Entahlah, anggapan mereka soal semakin banyak atau sedikitnya biawak, mungkin
hanya soal persepsi. Mereka masing-masing berpijak dari hasil buruannya saja.
Mungkin ini hanya soal rezeki.
Biawak, tak hanya menarik perhatian Andik, Bambang dan warga Kampung Singkil
saja. Dua lelaki asal Jogjakarta di bilangan Pluit-pun punya minat yang
sama. Mereka juga berburu biawak, cuma caranya lain. Mereka, seperti halnya
memancing ikan, menggunakan kail pancing untuk menaklukkan biawak. Sekitar Danau
Pluit yang kerap meluap, merupakan tempat bersarang biawak.

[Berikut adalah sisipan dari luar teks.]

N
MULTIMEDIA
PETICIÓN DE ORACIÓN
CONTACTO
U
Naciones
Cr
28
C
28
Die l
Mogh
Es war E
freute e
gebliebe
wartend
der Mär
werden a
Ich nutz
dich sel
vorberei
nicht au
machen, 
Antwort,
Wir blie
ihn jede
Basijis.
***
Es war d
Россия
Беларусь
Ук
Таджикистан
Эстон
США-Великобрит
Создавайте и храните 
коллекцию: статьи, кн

Dari sekitar 7 sampai 10 kail pancing yang dipasang, paling tidak setiap pagi
atau sore ada seekor biawak besar yang tertangkap. Dibanding biawak di Kampung
Singkil, biawak yang diburu di Pluit berukuran lebih besar, umumnya lebih dari
satu meter yang berbobot sekitar 12 sampai 15 kilogram.
Andik,
Bambang, dan 2 lelaki di Pluit ini punya kepentingan yang sama. Mereka sama-sama
menghidupi diri dan kelurganya dengan berburu biawak, yang kemudian dijual ke
para penampung, atau langsung ke pemilik rumah makan. Rata-rata seekor biawak
dihargai 15 ribu sampai 25 ribu rupiah, tergantung ukuran.